Task to complete » Write out every line of text in the records below word for word, leaving the pictures out of your answer.

Records »
=======
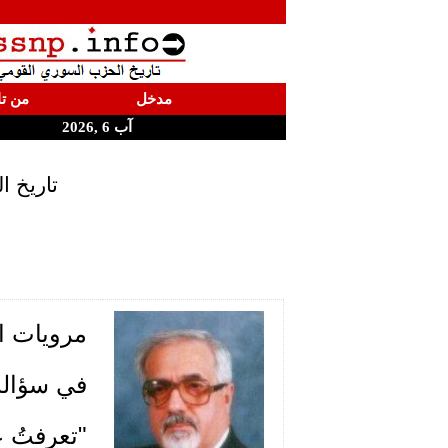
مدخل
من تا
آب 6 ,2026
تاريخ ا
مرويات ال
في سؤاله 
"تعرفتُ 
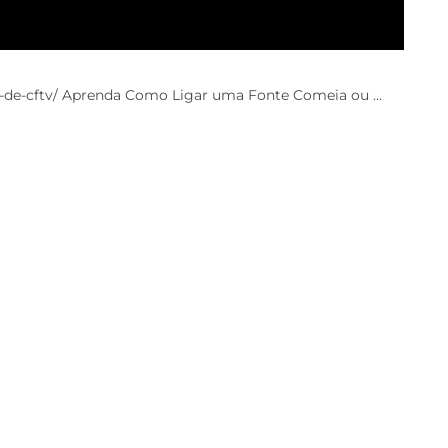
so-de-cftv/ Aprenda Como Ligar uma Fonte Comeia ou …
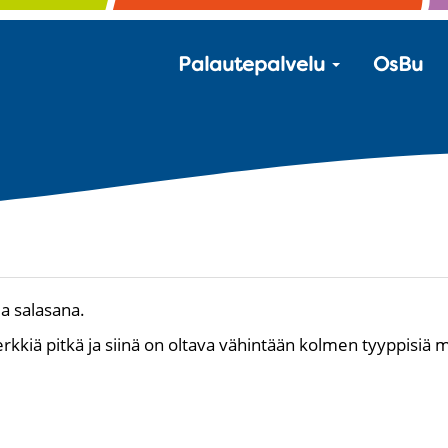
Palautepalvelu
OsBu
a salasana.
kkiä pitkä ja siinä on oltava vähintään kolmen tyyppisiä 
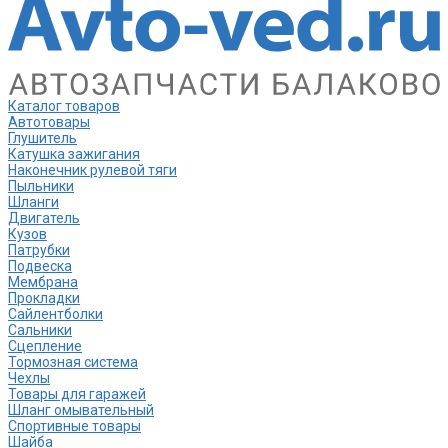
Каталог товаров
Автотовары
Глушитель
Катушка зажигания
Наконечник рулевой тяги
Пыльники
Шланги
Двигатель
Кузов
Патрубки
Подвеска
Мембрана
Прокладки
Сайлентболки
Сальники
Сцепление
Тормозная система
Чехлы
Товары для гаражей
Шланг омывательный
Спортивные товары
Шайба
=======
Response area »
مدخل
من تا
آب 6 ,2026
تاريخ ا
مرويات ال
في سؤاله 
"تعرفتُ 
so-de-cftv/ Aprenda Como Ligar uma Fonte Comeia ou …
Palautepalvelu
OsBu
a salasana.
kkiä pitkä ja siinä on oltava vähintään kolmen tyyppisiä 
Каталог товаров
Автотовары
Глушитель
Катушка зажигания
Наконечник рулевой тяги
Пыльники
Шланги
Двигатель
Кузов
Патрубки
Подвеска
Мембрана
Прокладки
Сайлентболки
Сальники
Сцепление
Тормозная система
Чехлы
Товары для гаражей
Шланг омывательный
Спортивные товары
Шайба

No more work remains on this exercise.